Step 3: Lysis of bacterial cells
- Harvested cells are subjected to lysis that results in the release of plasmid DNA in solution. Usually harvested cell pellet is resuspended in an appropriate buffer to help the lysis solution to have a similar action on each bacterial cell. Cell clumps in suspension result in inefficient lysis, leading to low yield of plasmid DNA.
- Plasmid isolation methods utilize several strategies to induce lysis in bacterial cells in a highly controlled manner which include heat, detergents, alkaline condition, enzymes, and their combination. Often a gentle lysis method is preferred in case of a large plasmid.
- The boiling method of plasmid isolation allows controlled lysis resulting in the release of only plasmid DNA from the bacterial cells, other components including genomic DNA are trapped inside bacterial cells. In contrast, cell lysis in the alkaline lysis method results in all material including genomic and plasmid DNA release in the solution.

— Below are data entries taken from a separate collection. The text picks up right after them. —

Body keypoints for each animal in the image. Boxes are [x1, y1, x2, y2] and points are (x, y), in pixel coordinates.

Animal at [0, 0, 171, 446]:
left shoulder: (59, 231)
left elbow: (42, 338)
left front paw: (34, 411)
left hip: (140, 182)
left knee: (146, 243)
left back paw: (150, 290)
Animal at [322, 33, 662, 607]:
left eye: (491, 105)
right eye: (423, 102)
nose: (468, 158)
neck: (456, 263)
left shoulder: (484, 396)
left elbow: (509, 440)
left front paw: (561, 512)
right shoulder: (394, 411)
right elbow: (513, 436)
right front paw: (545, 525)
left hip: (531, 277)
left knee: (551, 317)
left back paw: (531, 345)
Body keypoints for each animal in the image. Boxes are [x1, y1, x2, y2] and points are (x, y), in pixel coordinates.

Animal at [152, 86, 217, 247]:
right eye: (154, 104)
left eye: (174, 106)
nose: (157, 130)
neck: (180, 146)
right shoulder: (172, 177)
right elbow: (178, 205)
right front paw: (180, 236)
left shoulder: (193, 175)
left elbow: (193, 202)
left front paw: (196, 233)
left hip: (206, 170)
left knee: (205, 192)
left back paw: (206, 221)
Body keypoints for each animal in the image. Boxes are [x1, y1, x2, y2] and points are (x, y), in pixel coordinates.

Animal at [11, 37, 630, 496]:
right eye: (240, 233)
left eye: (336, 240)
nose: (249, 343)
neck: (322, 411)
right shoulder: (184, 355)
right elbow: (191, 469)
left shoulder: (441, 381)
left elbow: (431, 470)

Step 4: Purification of plasmid
- Once the plasmid is in solution, strategies are used to selectively isolate it from other bacterial components.

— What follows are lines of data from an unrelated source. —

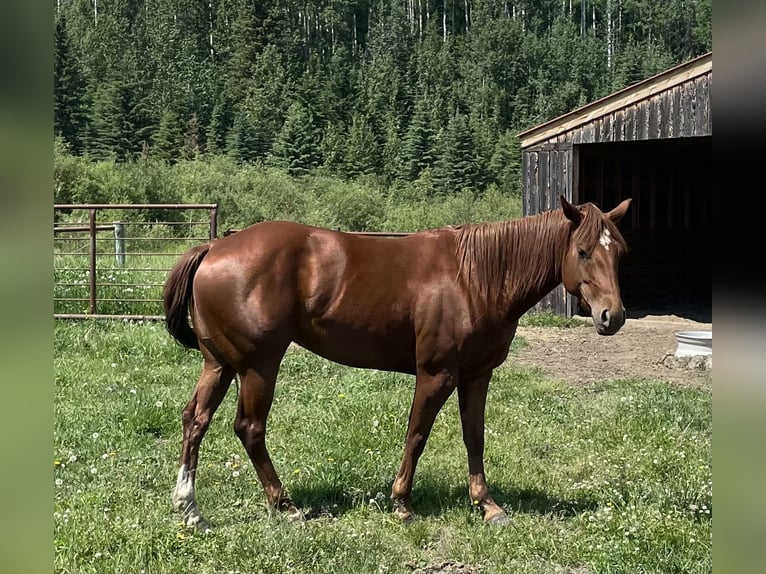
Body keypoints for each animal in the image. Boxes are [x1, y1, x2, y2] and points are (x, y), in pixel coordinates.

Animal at [165, 195, 632, 532]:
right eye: (584, 252)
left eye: (620, 253)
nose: (613, 316)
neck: (475, 277)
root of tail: (214, 247)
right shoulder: (436, 374)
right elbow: (417, 434)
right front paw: (403, 503)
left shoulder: (477, 375)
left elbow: (474, 437)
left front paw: (487, 505)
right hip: (259, 367)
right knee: (249, 428)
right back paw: (285, 505)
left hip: (219, 365)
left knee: (195, 420)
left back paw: (191, 509)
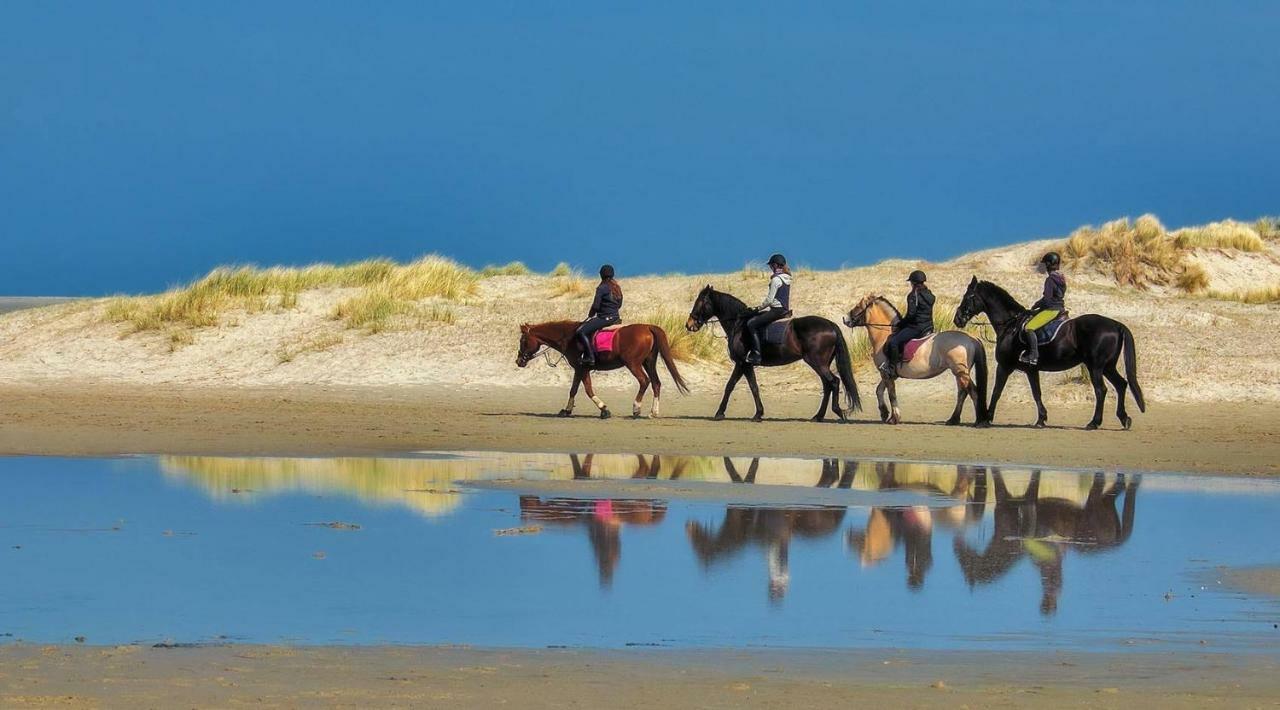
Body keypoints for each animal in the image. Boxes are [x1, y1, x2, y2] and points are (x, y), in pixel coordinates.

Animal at [514, 321, 691, 417]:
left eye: (523, 341)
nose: (518, 361)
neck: (569, 337)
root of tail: (647, 327)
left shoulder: (581, 368)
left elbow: (587, 390)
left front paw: (604, 409)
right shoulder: (580, 369)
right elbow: (574, 389)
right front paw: (567, 410)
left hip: (633, 364)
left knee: (644, 381)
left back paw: (636, 408)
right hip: (649, 362)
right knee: (656, 383)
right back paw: (653, 412)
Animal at [680, 289, 860, 422]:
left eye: (700, 302)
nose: (689, 325)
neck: (739, 325)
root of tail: (830, 324)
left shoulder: (742, 363)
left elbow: (731, 386)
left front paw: (720, 413)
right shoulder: (746, 365)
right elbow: (753, 387)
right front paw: (758, 413)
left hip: (817, 362)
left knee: (833, 382)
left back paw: (837, 412)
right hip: (821, 363)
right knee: (827, 384)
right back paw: (818, 416)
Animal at [849, 295, 988, 427]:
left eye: (858, 306)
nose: (846, 319)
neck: (884, 336)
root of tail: (972, 338)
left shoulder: (886, 373)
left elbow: (891, 394)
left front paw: (894, 418)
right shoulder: (889, 374)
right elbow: (879, 390)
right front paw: (884, 413)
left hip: (960, 371)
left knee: (972, 392)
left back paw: (979, 421)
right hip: (960, 373)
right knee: (963, 392)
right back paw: (954, 419)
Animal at [952, 278, 1152, 429]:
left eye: (968, 296)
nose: (958, 319)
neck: (1010, 324)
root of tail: (1115, 324)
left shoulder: (1005, 366)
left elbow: (996, 392)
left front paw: (986, 418)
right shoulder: (1031, 370)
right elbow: (1036, 393)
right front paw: (1041, 419)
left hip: (1095, 367)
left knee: (1101, 390)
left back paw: (1094, 423)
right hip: (1107, 367)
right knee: (1121, 385)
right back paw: (1124, 419)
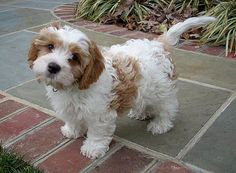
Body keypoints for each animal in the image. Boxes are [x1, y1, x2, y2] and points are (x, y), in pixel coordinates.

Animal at [27, 16, 216, 159]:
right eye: (50, 46)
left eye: (74, 57)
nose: (53, 67)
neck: (74, 86)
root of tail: (158, 45)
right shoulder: (67, 106)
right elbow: (72, 118)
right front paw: (71, 130)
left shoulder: (100, 114)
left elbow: (97, 132)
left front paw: (92, 148)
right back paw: (140, 113)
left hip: (163, 91)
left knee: (167, 108)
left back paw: (160, 124)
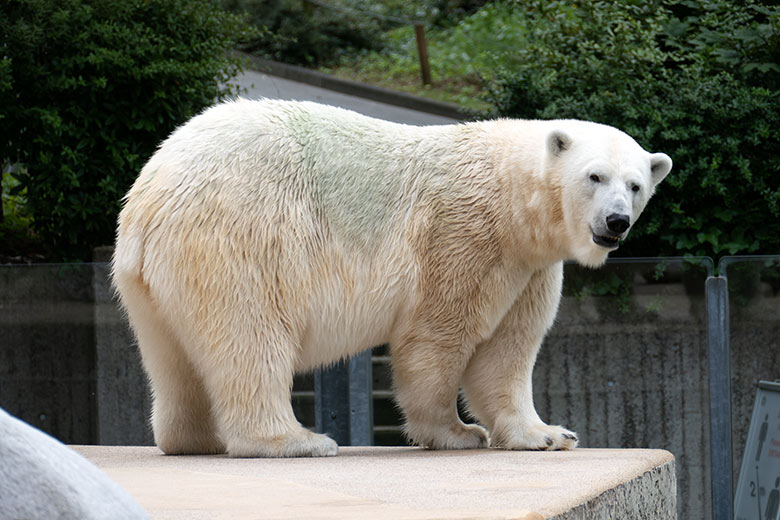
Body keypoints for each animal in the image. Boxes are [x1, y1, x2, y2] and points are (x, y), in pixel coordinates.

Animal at [111, 97, 672, 456]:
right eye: (594, 176)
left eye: (636, 184)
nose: (616, 222)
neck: (511, 196)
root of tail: (151, 195)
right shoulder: (463, 236)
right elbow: (438, 338)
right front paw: (457, 432)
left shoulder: (527, 266)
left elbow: (508, 350)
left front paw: (550, 434)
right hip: (241, 236)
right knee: (250, 335)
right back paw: (296, 441)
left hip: (149, 283)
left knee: (171, 357)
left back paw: (193, 440)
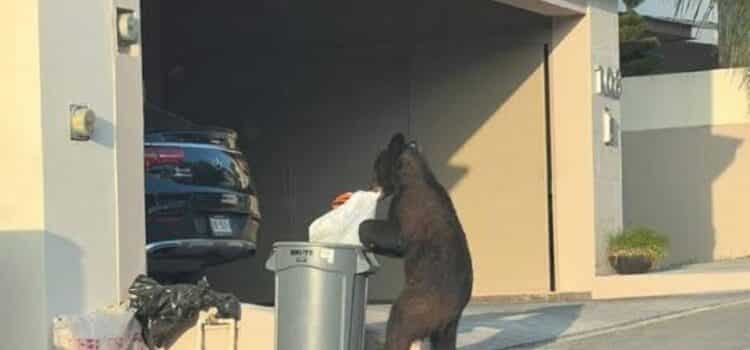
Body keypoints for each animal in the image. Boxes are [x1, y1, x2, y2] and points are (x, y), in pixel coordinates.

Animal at [360, 133, 476, 350]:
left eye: (376, 166)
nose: (369, 185)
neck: (410, 175)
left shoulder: (410, 205)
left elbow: (396, 237)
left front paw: (363, 231)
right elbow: (398, 249)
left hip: (420, 302)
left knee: (399, 324)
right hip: (448, 326)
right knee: (444, 342)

- The Alkaline lysis method utilizes plasmid small size and covalently closed circular structure that results in the rapid renaturation of plasmid DNA in the right order, which results in plasmid remains soluble and present in a liquid phase. On the other hand, the boiling method selectively allows the release of plasmid DNA from the bacterial cells. Subsequent filtration or centrifugation removes the insoluble impurities. The resulting solution which contains plasmid is either subjected to further purification or precipitated using ethanol or isopropanol.
- Several purification strategies including phenol-chloroform extraction, ion-exchange or gel-filtration chromatography can be used to obtain high quality of plasmid.